I thought South African investors would like the charismatic CEO, the South African mining skills being brought to bear and the exotic nature of the project. It would, after all, be uncorrelated to our domestic troubles and perhaps be "worth-a-punt" for some investors. The investment thesis was also supported by a very plausible theory on what might be expected of the tin price in the medium term.


Well this blog post is a little bit of a "I-told-you-so." We did raise some money in SA, but despite our best efforts, Canadian investors got the lion's share of the offer.


What I grew to realise was that the FAIS Act has ripped the heart out of SA's traditional retail stockbrokers, making it almost impossible to reach smaller investors with a new share offer and that any stock outside the liquid top 80 is now basically unmarketable to institutional investors.


Small companies need to be able to reach a diversity of small investors - however it appears the policy maker, National Treasury, would rather have a highly concentrated asset management industry of mostly high-cost index huggers growing ever larger as they invest in an ever diminishing pool of large cap shares.


It is a long story, but National Treasure seems to abhor the idea that individuals might want to manage their own share portfolios - like, perhaps, a self-managed share portfolio within a tax-efficient Tax Free Savings Account or Retirement Annuity wrapper. Dare I say it, but it appears to me that the policy makers may have been captured by the big business interests represented by the Association of Savings and Investments South Africa (ASISA), as all policy interventions in recent times seem to benefit the large at the expense of the small; the concentrated at the expense of the diverse.

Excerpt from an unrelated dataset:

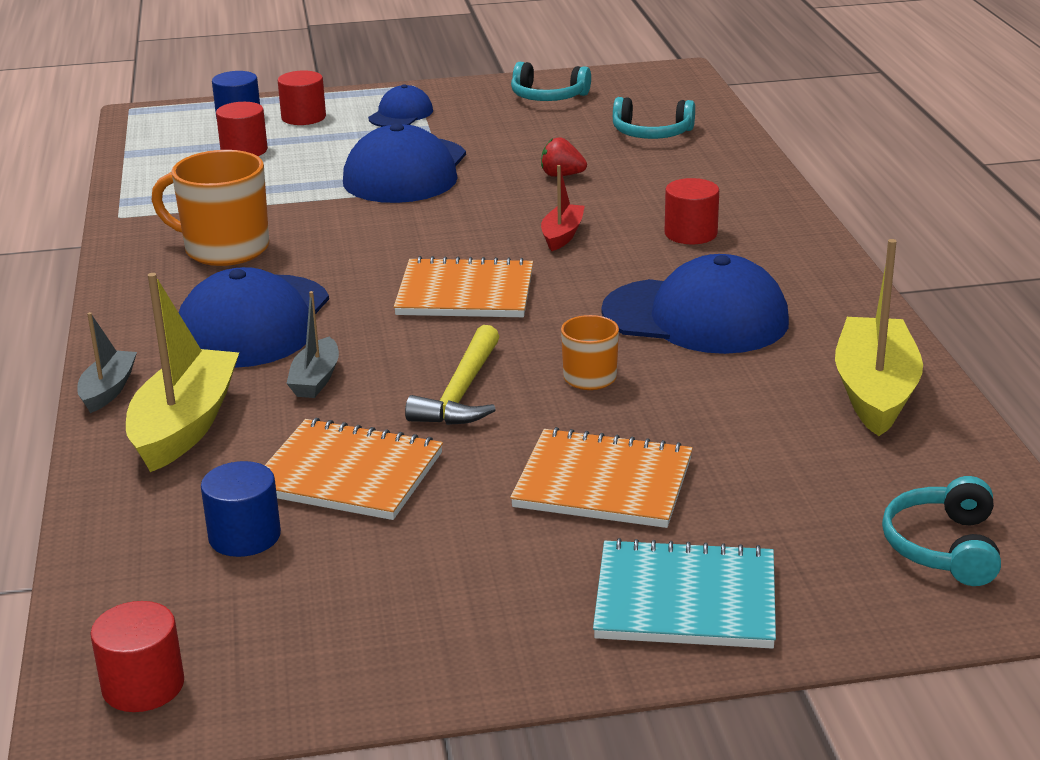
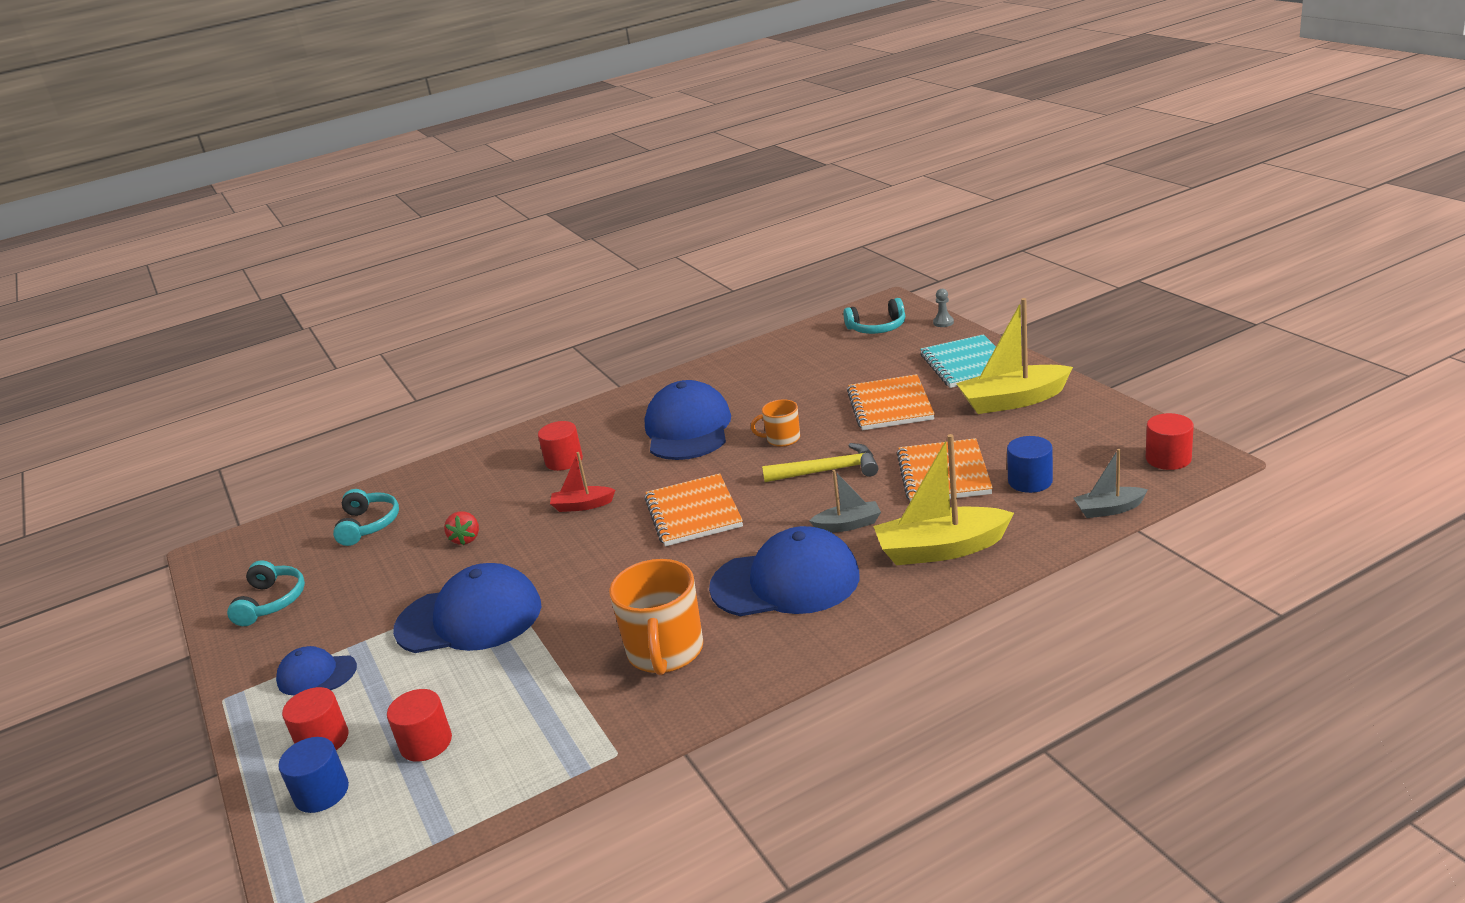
camera: 105 degrees left, 0 degrees up
(108, 390) = (923, 602): grey boat -> grey boat (1109, 509)
(875, 391) = (748, 366): yellow boat -> yellow boat (1013, 401)
(908, 630) = (943, 322): none -> grey pawn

The recent kerfuffle about relaxing exchange controls on RAs and Pension Funds certainly suggests that the ASISA members have very significant lobbying heft - regardless of what dog you have in that particular fight.


And it is pretty wise to assume that ASISA's members will always act first in their own interests - that is the interests of the "savings industry" - and only then in the interests of their paying customers, the ordinary savers out there.


So here is a chart of what has happend to the tin price in the last year.


And what has happened to the Alphamin Resources share price since it listed on the JSE? - the issue was at R3.40 and the share price has finally started getting some life and closed today at R7.81.


I wasn't permitted, for compliance reasons, to participate in the primary offer, but I did buy a few in the market after the offer had closed. And I'm glad I did.